Triptolide's impact on ACER1 signaling: Inducing autophagy for triple-negative breast cancer suppression

Abstract

Given the absence of estrogen receptor (ER), progesterone receptor (PR), and human epidermal growth factor receptor-2 (Her-2) in triple-negative breast cancer (TNBC) cells, the efficacy of targeted therapies is limited. In this study, we uncovered that triptolide (TP) effectively suppresses the migration and invasiveness of MDA-MB-231 cells by activating autophagic pathways. Western blotting analysis revealed that TP significantly reduced the expression levels of p62 protein, while simultaneously markedly increasing the expression levels of LC3B-II, BNIP3, BNIP3L, ATG5, and ULK1 proteins, strongly suggesting an enhancement of autophagic activity in the cells.
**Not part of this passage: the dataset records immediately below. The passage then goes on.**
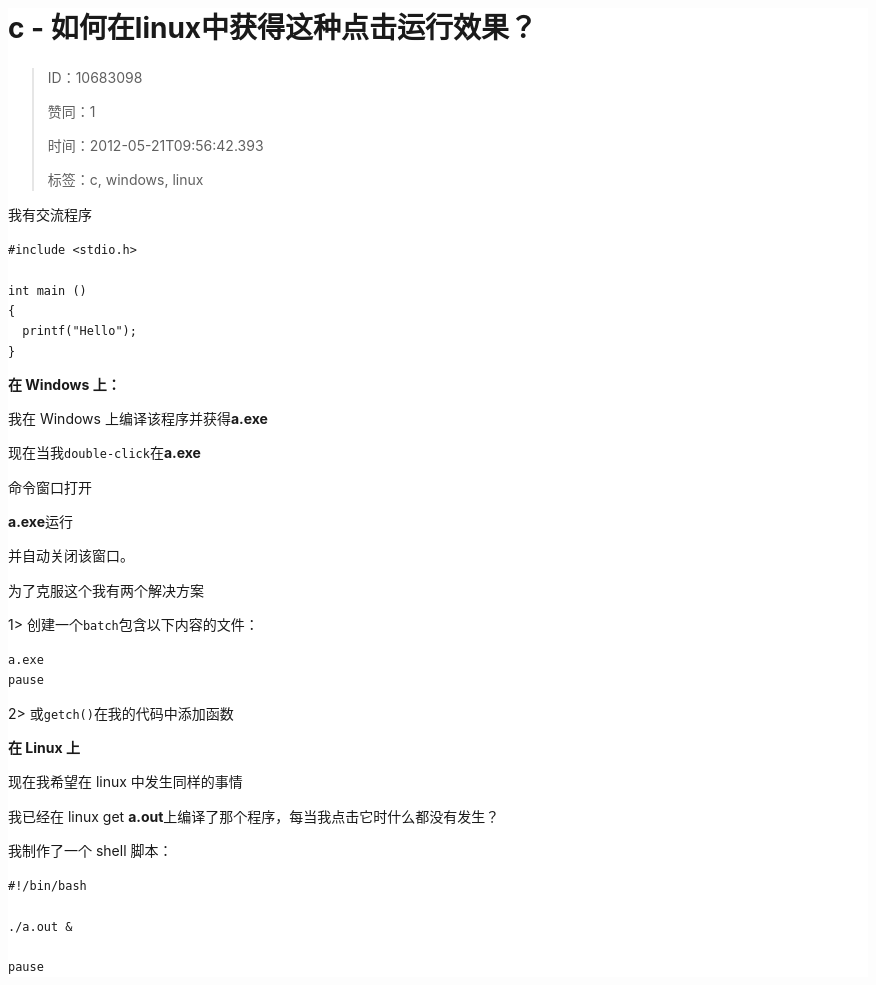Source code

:# c - 如何在linux中获得这种点击运行效果？

> ID：10683098
> 
> 赞同：1
> 
> 时间：2012-05-21T09:56:42.393
> 
> 标签：c, windows, linux

我有交流程序

```
#include <stdio.h>

int main ()
{
  printf("Hello");
} 
```

**在 Windows 上：**

我在 Windows 上编译该程序并获得**a.exe**

现在当我`double-click`在**a.exe**

命令窗口打开

**a.exe**运行

并自动关闭该窗口。

为了克服这个我有两个解决方案

1> 创建一个`batch`包含以下内容的文件：

```
a.exe
pause 
```

2> 或`getch()`在我的代码中添加函数

**在 Linux 上**

现在我希望在 linux 中发生同样的事情

我已经在 linux get **a.out**上编译了那个程序，每当我点击它时什么都没有发生？

我制作了一个 shell 脚本：

```
#!/bin/bash

./a.out &

pause 
```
Based on PCR array screening, we identified the ACER1 gene as exhibiting notable expression alterations post-TP treatment. Overexpression of ACER1 gene enhanced the TP-induced apoptosis in MDA-MB-231 cells and augmented the regulation of autophagy-related proteins p62 and LC3B-II, leading to an increase in autophagosome numbers and a marked reduction in cellular migration and invasiveness. Conversely, ACER1 gene knockdown reversed these effects. In vivo experiments demonstrated that TP effectively inhibits the growth of MDA-MB-231 xenograft tumors, concurrently upregulating ACER1 and LC3B-II expression in tumor tissues, while p62 protein levels were notably decreased. Hematoxylin and eosin (H&E) staining results indicated no evident toxicity in liver and kidney tissues of BALB/c mice at a TP dose of 0.4 mg/kg. This study, for the first time, elucidates a novel mechanism by which TP inhibits TNBC through an autophagic process mediated by ACER1.